● Document text
⁂
In 2004 8 out of the 9 Supreme Court Justices ruled that the President does not have the ability to hold US Citizens without charges or access to a legal process indefinitely. Although Alito and Roberts have replaced O'Connor and Rehnquist since then, I doubt that they would side with the truely horrific oppinion served up by Thomas which held that the President has the right to point any citizen in a time of war and order them incarcerated forever with no access to any legal proceedure.
Saddly the Supremes have not required the same set of rights for non-citizens as citizens, which has long been the marker of a truely civilized society. However, they have indicated that non-citizens must have access to some formally laid out process that affords tham a real oppurtunity to prove that they are are being unlawfully held. I think that the recent revelations about how prisoners came to be labled enemy combatents combined with the outcome of the recent attempt to hold hearing for them has lead some of the Justices to rethink there faith in this administratoins desire or ability to behave in a lawful, competent and reasonable manner.
Is that "Mission Accomplished" sign still around? Perhaps it should be draped across the pediment of the Supreme Court building.
Why does this surprise anybody?
The events of the last six years have been ugly, saddening and disgusting. But surprising? Not a bit. From the moment these thugs took office, I for one (and many others) have been predicting the way things would go: they would find some excuse to start attacking other countries, they would ruin our environmental and social agencies, they would pack the Supreme Court, and give preference to power-mad fundamentalists, and trample on the citizens' rights, and, and, and...
From the beginning, I've heard people say, "Why be such a pessimist? They may be Republicans, but they're patriots! Didn't you see how mad they got when 9/11 happened?" (That last one I actually got from a co-worker who used it as an excuse to exonerate Bush of his gung-ho war crap.) So after a while I stopped saying things like that, mainly because I got tired of having to crawl under my desk to retrieve my eyes after they'd rolled so far back they popped out.
These guys were always power-hungry thugs. Bush 43 was always a hypocritical, lazy, self-absorbed idiot. Cheney and Rumsfeld have been pulling this kind of crap for thirty years, for gods' sakes, in and out of the White House.
⁂
● What this exercise asks
• a. Answer these questions from the text on the Supreme Court ruling.
(i) In 2004, how many of the nine Supreme Court Justices ruled against holding US citizens indefinitely without charges?
(ii) Which two Justices have replaced O'Connor and Rehnquist?
(iii) For how many years have Cheney and Rumsfeld been "pulling this kind of crap"?
• b. Copy the Supreme Court text from "Saddly the Supremes" up to and including "this surprise anybody?", swapping "non-citizens" for "foreign nationals".

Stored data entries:
⁂
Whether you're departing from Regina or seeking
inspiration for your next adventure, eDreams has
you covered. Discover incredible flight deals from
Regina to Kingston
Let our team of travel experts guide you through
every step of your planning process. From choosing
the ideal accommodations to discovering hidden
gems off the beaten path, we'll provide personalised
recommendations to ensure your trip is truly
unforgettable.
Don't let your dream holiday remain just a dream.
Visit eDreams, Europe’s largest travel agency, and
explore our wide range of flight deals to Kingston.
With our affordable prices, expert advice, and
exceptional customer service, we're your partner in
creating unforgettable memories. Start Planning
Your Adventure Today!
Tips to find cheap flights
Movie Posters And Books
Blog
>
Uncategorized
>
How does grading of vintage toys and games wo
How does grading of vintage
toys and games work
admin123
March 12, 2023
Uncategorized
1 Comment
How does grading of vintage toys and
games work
⁂
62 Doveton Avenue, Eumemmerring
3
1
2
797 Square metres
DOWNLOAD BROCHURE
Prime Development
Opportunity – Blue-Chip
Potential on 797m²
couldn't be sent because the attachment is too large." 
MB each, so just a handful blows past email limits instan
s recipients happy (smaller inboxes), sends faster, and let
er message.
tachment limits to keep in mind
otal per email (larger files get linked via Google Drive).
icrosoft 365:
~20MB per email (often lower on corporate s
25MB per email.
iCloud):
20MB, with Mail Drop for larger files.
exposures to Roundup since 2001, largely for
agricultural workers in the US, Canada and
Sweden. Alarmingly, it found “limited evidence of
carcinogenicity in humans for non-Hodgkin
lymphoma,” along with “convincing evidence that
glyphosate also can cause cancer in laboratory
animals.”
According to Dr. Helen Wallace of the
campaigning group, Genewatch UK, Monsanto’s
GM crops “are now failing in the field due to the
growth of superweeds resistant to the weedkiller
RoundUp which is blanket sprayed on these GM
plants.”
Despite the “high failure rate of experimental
⁂
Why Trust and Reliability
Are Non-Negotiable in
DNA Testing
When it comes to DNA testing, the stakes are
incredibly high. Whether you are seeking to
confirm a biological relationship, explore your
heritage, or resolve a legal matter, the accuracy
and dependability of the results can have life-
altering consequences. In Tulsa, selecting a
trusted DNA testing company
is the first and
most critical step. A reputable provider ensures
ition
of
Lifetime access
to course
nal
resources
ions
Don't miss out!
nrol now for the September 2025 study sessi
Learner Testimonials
⁂
● Results in order
• a.
(i) 8
(ii) Alito and Roberts
(iii) Thirty years

• b.
Saddly the Supremes have not required the same set of rights for foreign nationals as citizens, which has long been the marker of a truely civilized society. However, they have indicated that foreign nationals must have access to some formally laid out process that affords tham a real oppurtunity to prove that they are are being unlawfully held. I think that the recent revelations about how prisoners came to be labled enemy combatents combined with the outcome of the recent attempt to hold hearing for them has lead some of the Justices to rethink there faith in this administratoins desire or ability to behave in a lawful, competent and reasonable manner.
Is that "Mission Accomplished" sign still around? Perhaps it should be draped across the pediment of the Supreme Court building.
Why does this surprise anybody?